# Written task
Pictures excluded, reproduce exactly the lines below from the one with "USER STORY: Delete" through the one with "TASK-2335, due: Nov 17 -> Nov 20", both included.

=======

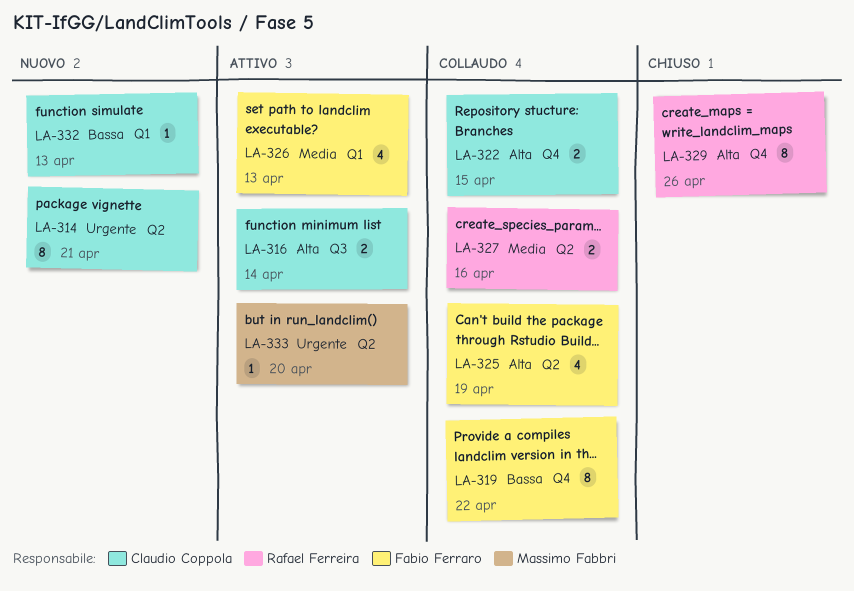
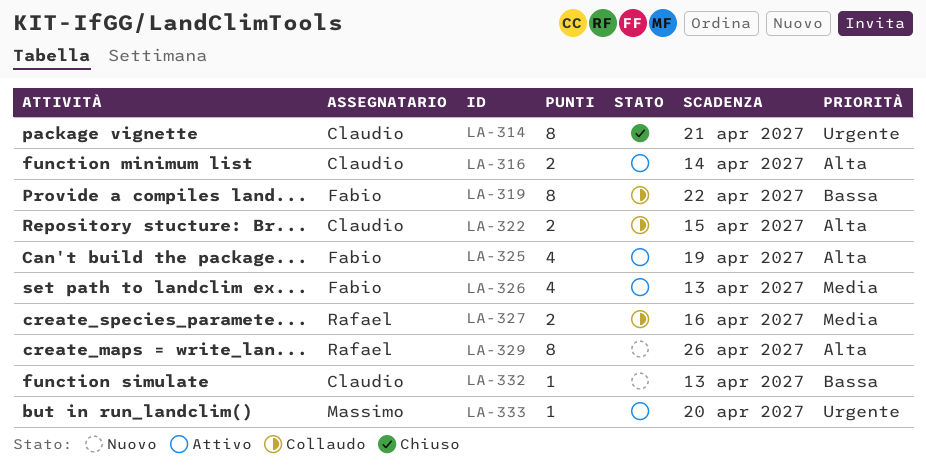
LA-314, status: Nuovo -> Chiuso
LA-325, status: Collaudo -> Attivo
LA-329, status: Chiuso -> Nuovo

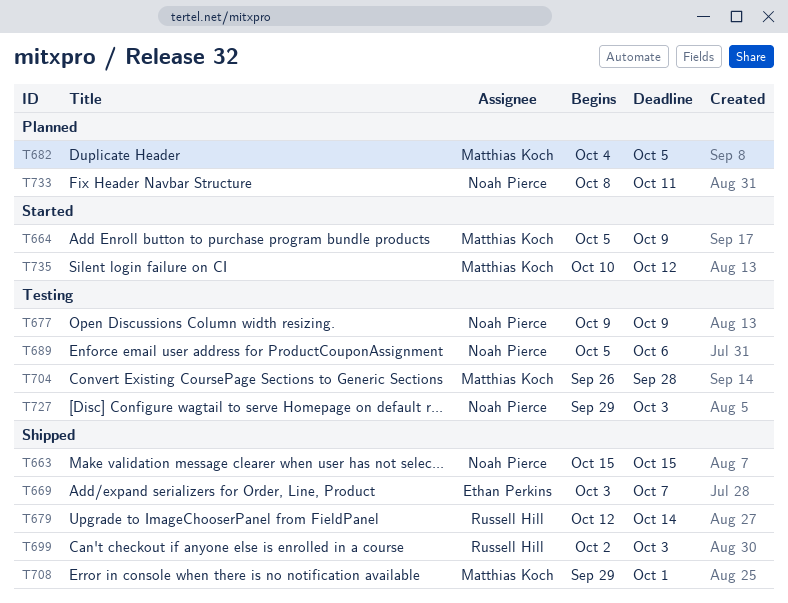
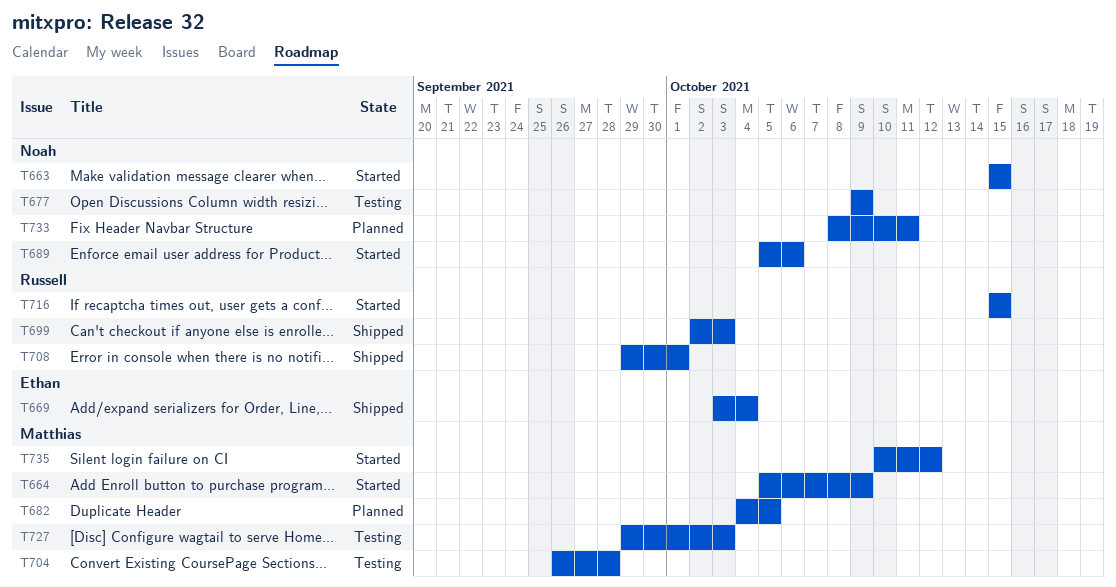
T663, status: Shipped -> Started
T669, due: Oct 7 -> Oct 4
T679: present -> none
T689, status: Testing -> Started
T708, owner: Matthias Koch -> Russell Hill
T716: none -> present
T727, owner: Noah Pierce -> Matthias Koch

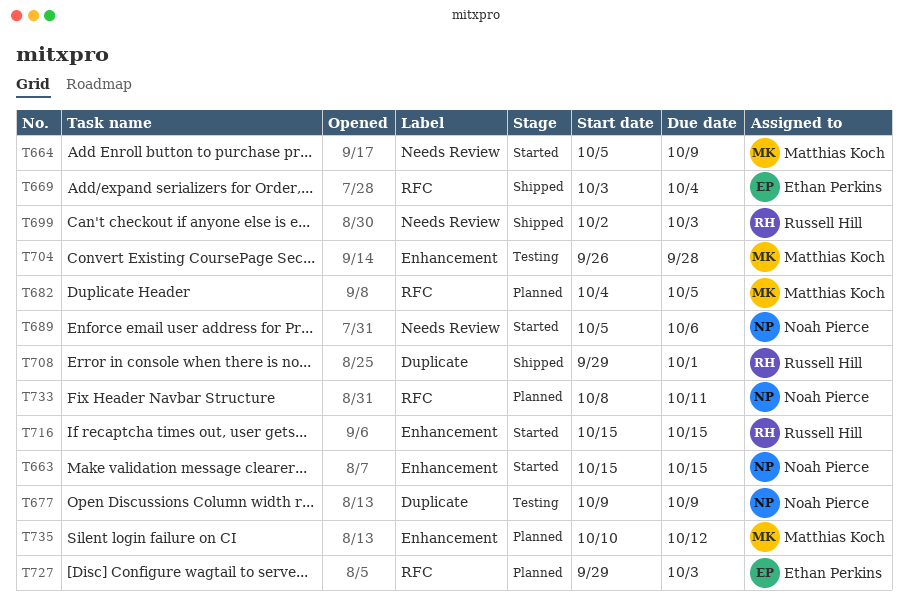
T727, status: Testing -> Planned
T727, owner: Matthias Koch -> Ethan Perkins
T735, status: Started -> Planned

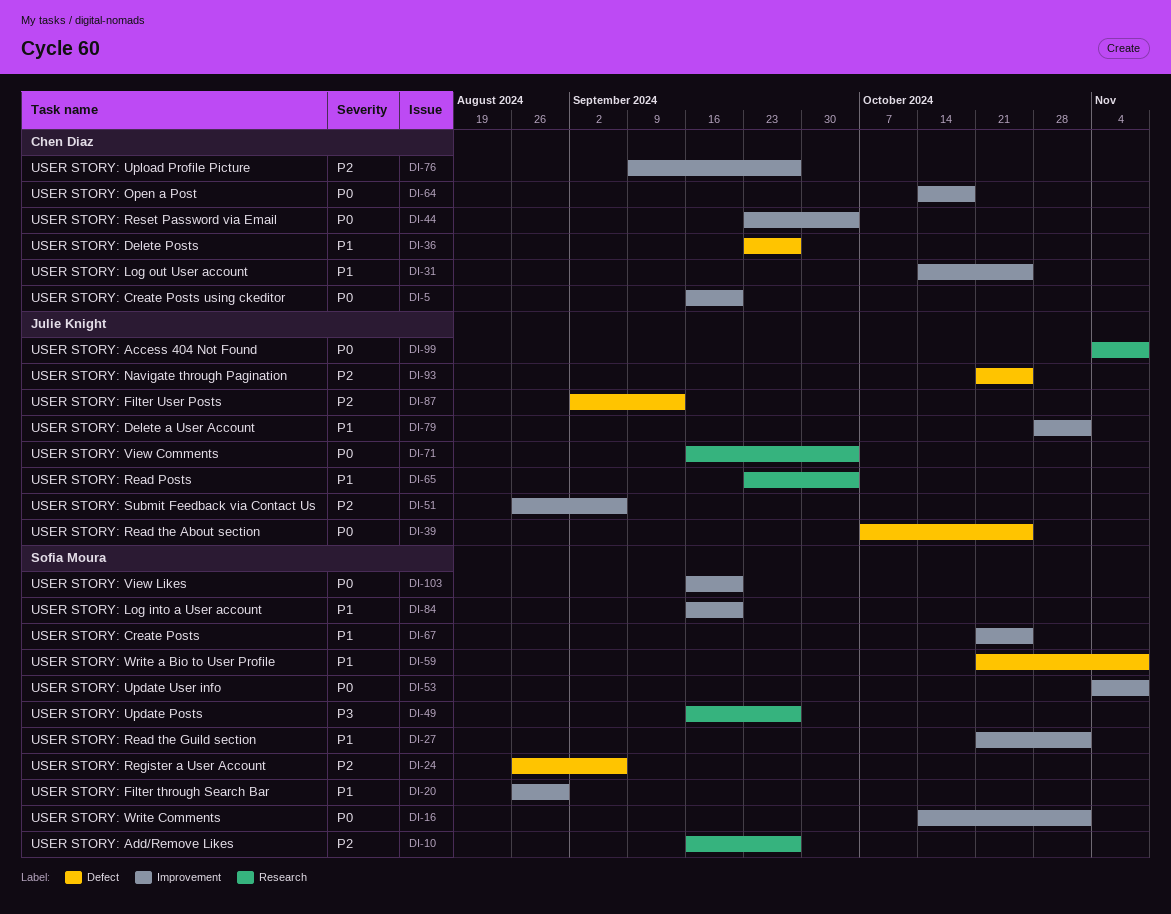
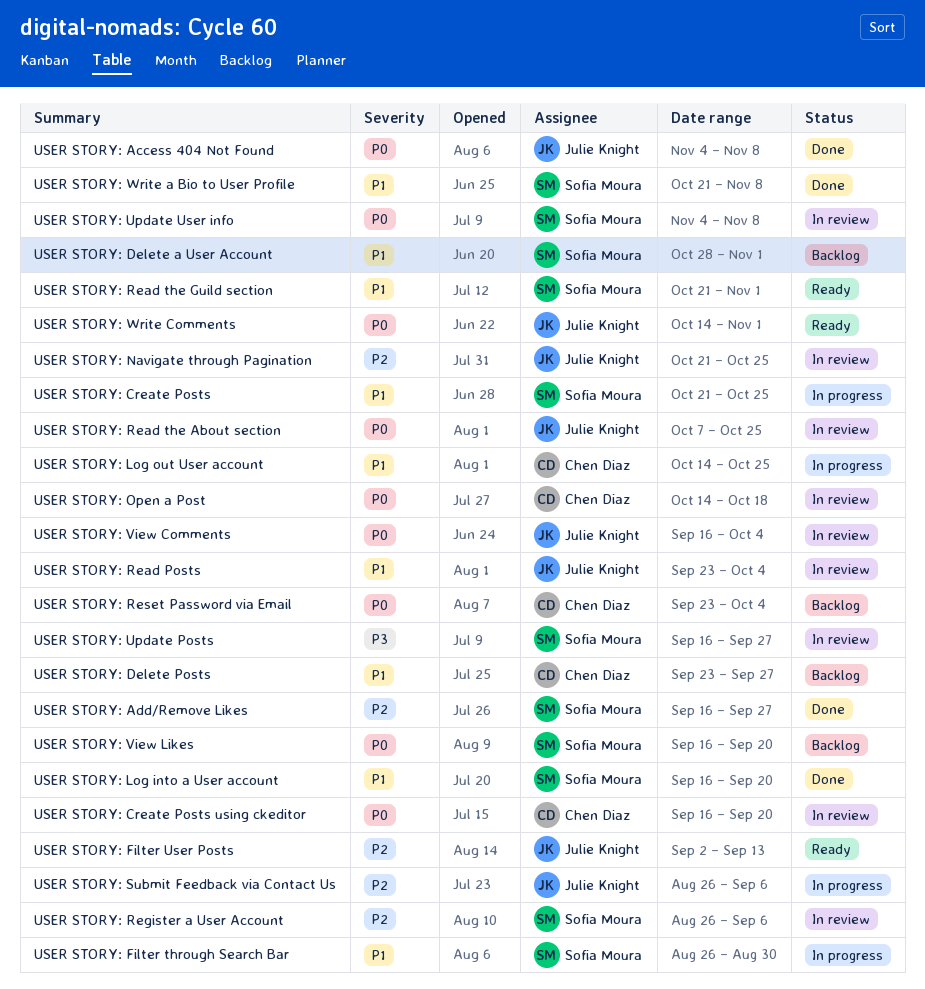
USER STORY: Delete a User Account, owner: Julie Knight -> Sofia Moura
USER STORY: Upload Profile Picture: present -> none
USER STORY: Write Comments, owner: Sofia Moura -> Julie Knight

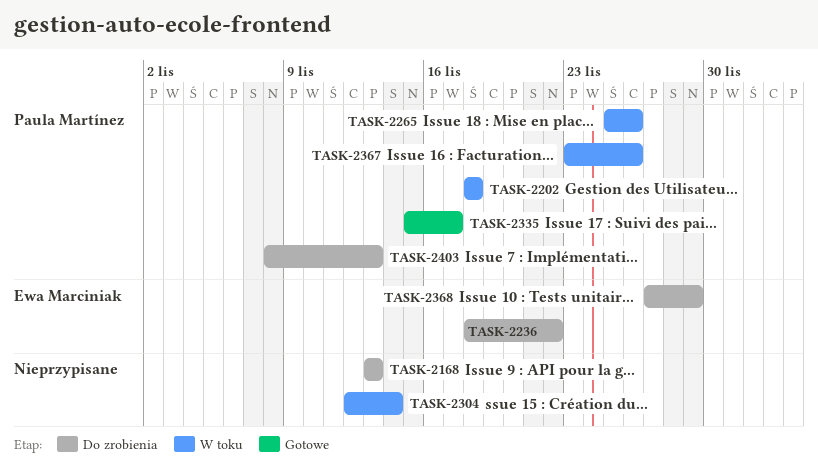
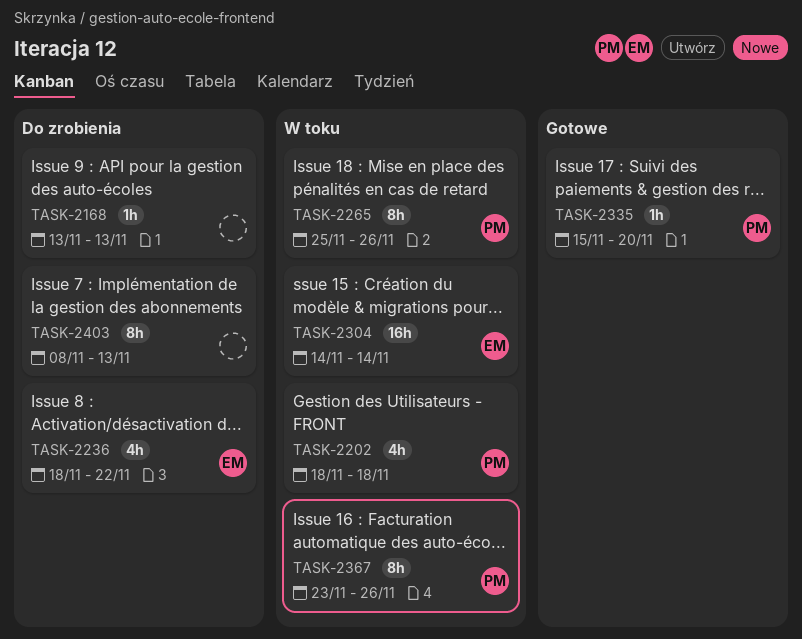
TASK-2304, owner: none -> Ewa Marciniak
TASK-2304, start: Nov 12 -> Nov 14
TASK-2335, due: Nov 17 -> Nov 20
TASK-2368: present -> none
TASK-2403, owner: Paula Martínez -> none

=======

# Answer to this task
USER STORY: Delete a User Account, owner: Julie Knight -> Sofia Moura
USER STORY: Upload Profile Picture: present -> none
USER STORY: Write Comments, owner: Sofia Moura -> Julie Knight

TASK-2304, owner: none -> Ewa Marciniak
TASK-2304, start: Nov 12 -> Nov 14
TASK-2335, due: Nov 17 -> Nov 20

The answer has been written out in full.